Der anschließende Urlaub mit meiner Freundin in Side war dann noch das i- Tüpfelchen und der krönende Abschluss eines klasse Sommers. An diese Zeit erinnere ich mich sehr gerne zurück!


 

 

Die Fahrt mit der Transsibirischen Eisenbahn

Knapp 4 Tage war ich mit der Transsib unterwegs und ich würde es jederzeit wiederholen. Wenn es nach mir gegangen wäre, wäre ich noch 2 Tage weitergefahren. Ich habe viel geschlafen, gelesen, Filme angeschaut- also alles, wozu ich mir in Deutschland eigentlich kaum die Zeit genommen habe. Ich habe auch dort tolle Leute kennen gelernt, wir waren nach wenigen Stunden eine Gruppe, haben viel geredet und gelacht und ich hatte das Gefühl, diese Menschen schon ewig zu kennen. Selbstverständlich waren meine Russischkenntnisse dazu sehr nützlich, ohne diese wären wir mit Sicherheit nicht ganz so eng zusammengerückt.

 

Englisch- Unterricht in Morön

Hätte mir jemand gesagt, dass ich eines Tages Englisch- Lehrer werden würde- ich hätte ihn glatt für verrückt erklärt. Aber nun habe ich tatsächlich die Gelegenheit, neue Erfahrungen zu sammeln und es macht wirklich Spaß. Ich habe zwei Dreier- Gruppen mit 8- jährigen Mädchen, die meist recht „zahm“ sind, aber auch eine Gruppe mit zwei jugendlichen Mädchen und einem Arzt, bei denen es schon eher „zur Sache geht“ und der Anspruch auch deutlich höher ist. Aber ich schlage mich wacker und die Rückmeldungen sind sehr positiv.

 

Leben weit ausserhalb der Komfortzone

Dass nicht überall der gleiche Luxus herrscht, wie wir ihn in Deutschland gewohnt sind, vergessen wir oft. So habe ich zum Beispiel bis Anfang August fast nur au Sofas geschlafen.
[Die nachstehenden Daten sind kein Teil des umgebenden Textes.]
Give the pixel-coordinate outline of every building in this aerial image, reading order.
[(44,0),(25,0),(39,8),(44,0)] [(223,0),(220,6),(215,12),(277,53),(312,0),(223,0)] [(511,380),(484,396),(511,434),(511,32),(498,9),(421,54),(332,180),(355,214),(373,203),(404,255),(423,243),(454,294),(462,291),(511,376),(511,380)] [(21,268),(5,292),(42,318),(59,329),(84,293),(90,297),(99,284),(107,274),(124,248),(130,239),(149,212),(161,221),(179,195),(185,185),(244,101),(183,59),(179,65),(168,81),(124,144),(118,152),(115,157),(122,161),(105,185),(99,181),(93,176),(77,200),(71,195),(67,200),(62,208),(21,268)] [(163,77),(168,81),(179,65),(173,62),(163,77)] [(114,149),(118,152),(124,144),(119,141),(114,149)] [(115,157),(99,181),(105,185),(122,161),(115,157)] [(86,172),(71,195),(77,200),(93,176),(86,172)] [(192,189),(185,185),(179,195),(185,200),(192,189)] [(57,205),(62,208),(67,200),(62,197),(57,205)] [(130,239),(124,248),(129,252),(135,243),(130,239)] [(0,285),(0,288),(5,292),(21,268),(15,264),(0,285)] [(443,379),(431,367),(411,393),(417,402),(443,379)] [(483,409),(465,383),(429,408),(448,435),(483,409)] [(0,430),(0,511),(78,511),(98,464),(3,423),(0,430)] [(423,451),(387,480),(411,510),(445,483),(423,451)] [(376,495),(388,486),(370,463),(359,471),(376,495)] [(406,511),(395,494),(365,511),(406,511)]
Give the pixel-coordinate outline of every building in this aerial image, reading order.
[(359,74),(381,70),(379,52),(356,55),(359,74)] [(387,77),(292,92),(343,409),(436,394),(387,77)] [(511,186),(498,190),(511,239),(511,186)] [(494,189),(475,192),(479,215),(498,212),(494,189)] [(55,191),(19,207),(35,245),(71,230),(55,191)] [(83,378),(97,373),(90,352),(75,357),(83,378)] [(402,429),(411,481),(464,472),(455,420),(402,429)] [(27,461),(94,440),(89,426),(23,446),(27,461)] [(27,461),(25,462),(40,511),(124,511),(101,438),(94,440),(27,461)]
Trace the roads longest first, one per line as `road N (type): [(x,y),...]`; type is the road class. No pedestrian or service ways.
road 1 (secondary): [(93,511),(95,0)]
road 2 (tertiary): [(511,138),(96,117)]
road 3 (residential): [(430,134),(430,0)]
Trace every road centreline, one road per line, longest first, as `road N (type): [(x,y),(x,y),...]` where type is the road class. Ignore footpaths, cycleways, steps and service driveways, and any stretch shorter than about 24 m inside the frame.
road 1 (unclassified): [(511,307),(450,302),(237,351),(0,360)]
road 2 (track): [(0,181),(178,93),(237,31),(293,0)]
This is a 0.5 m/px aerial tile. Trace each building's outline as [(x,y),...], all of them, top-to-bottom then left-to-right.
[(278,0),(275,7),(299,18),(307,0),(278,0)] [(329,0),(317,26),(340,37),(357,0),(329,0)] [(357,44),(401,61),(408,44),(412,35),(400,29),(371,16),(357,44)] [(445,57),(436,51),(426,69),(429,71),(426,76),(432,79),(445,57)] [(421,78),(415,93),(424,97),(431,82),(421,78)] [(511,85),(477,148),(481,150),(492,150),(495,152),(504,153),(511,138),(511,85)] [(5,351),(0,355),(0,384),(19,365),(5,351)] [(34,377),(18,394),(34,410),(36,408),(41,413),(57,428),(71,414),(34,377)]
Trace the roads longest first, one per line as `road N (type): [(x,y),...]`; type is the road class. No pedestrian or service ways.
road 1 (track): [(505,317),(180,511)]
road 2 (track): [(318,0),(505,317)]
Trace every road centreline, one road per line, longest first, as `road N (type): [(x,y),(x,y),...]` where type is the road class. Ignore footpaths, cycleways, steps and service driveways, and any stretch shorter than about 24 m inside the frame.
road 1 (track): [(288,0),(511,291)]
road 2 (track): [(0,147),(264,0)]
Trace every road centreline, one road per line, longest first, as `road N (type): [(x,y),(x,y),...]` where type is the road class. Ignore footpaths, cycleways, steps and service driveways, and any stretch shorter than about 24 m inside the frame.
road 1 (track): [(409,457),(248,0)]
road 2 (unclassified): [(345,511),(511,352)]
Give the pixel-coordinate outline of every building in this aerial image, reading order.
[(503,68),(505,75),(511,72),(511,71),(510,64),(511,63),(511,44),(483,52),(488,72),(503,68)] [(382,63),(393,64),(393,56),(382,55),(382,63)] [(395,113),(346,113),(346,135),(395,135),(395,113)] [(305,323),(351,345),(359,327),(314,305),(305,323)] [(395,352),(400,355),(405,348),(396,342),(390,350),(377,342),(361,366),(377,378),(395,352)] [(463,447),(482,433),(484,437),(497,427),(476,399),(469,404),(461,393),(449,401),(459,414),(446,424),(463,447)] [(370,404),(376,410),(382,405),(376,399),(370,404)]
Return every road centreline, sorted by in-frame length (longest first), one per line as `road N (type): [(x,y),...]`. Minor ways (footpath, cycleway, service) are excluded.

Körperhygiene in der Transsib ist mit einem winzigen Waschbecken praktisch nicht möglich. Aber besonders die Erfahrungen in der Mongolei sind eine Herausforderung für mich. Wo ich wohne, gibt es kein fließend Wasser, keine Duschen, keine Toilette. Ich wasche mich mit Wasser aus der Flasche, es gibt 300 Meter entfernt vom Haus eine öffentliche Dusche, die meist auch Warmwasser hat. Die Toilette ist ein typisches Plumpsklo draussen.  Das Essen wird auf einem Holzbrett auf dem Boden zubereitet, gekocht wird auf dem Holzofen. Jeder Hygienebeaufragte in Deutschland würde schier durchdrehen. Der Lebensstandard ist sehr niedrig. Aber die Menschen leben! Sie sind glücklich, machen Witze, viel Kinder kommen auf mich zu, begrüßen mich, versuchen, zu kommunizieren.  ICH bin der Fremde, ICH bin der Ausländer– und in aller Regel sind die Menschen sehr positiv zu mir.

Mein zu Hause in Morön

Flops

Abschiede

das absolute Negativste, was mir bisher in Erinnerung blieb, sind diese verhassten Abschiede, die so schmerzhaft sind. Der Abschied am Kehler Bahnhof, der Abschied von meinem Sohn, als er mich in Istanbul besucht hat und der Abschied von meiner Freundin am Flughafen Antalya sind die mit Abstand schwierigsten und schmerzhaftesten Momente und ich habe jeweils Tage gebraucht, das zu verarbeiten.

 

Heimweh

Die erste Zeit ist ein Abenteuer. Es ist neu, man sammelt Eindrücke, ist mit Planung beschäftigt und voller Vorfreude. Man hat kaum Zeit, nachzudenken. Mit der Zeit wird das zur Routine, es gibt diese Momente, an denen man alleine ist und sich eingestehen muss, dass es doch nicht so einfach ist, nicht zu Hause zu sein. Wir sind diese lange Abwesenheit von zu Hause nicht gewohnt, denn in der Regel sind wir 2-3 Wochen in Urlaub und dann geht es wieder nach Hause, es ist selbstverständlich, wir schätzen es nicht. Es ist aber nicht selbstverständlich! Mehrmals die Woche träume ich davon, dass ich für einige Tage wieder zu Hause bin, mein Gehirn muss sich wohl auch erst daran gewöhnen, dass es eben nicht so ist…

 

Der Sommer in St. Petersburg

Ich warte den ganzen Winter und Frühling über auf den Sommer. Was für mich im Juli in Russland so schlimm war, war das Wetter in St. Petersburg.  Es hat mich an verregnete Oktobertage in Deutschland erinnert und ich konnte und wollte mich nicht daran gewöhnen. In den 4 Wochen, in denen ich dort war, hatten wir allerhöchstens mal 3-4 Tage, an denen das Wetter dem Sommer würdig war. Der Rest war einfach nur grau, kalt und regnerisch. Lediglich die 3 Tage, als wir einen Abstecher nach Finnland gemacht haben, waren eine Ausnahme. Deswegen habe ich meinen Flug nach Istanbul auch vorgezogen, denn 2 weitere Wochen hätte ich nicht ausgehalten.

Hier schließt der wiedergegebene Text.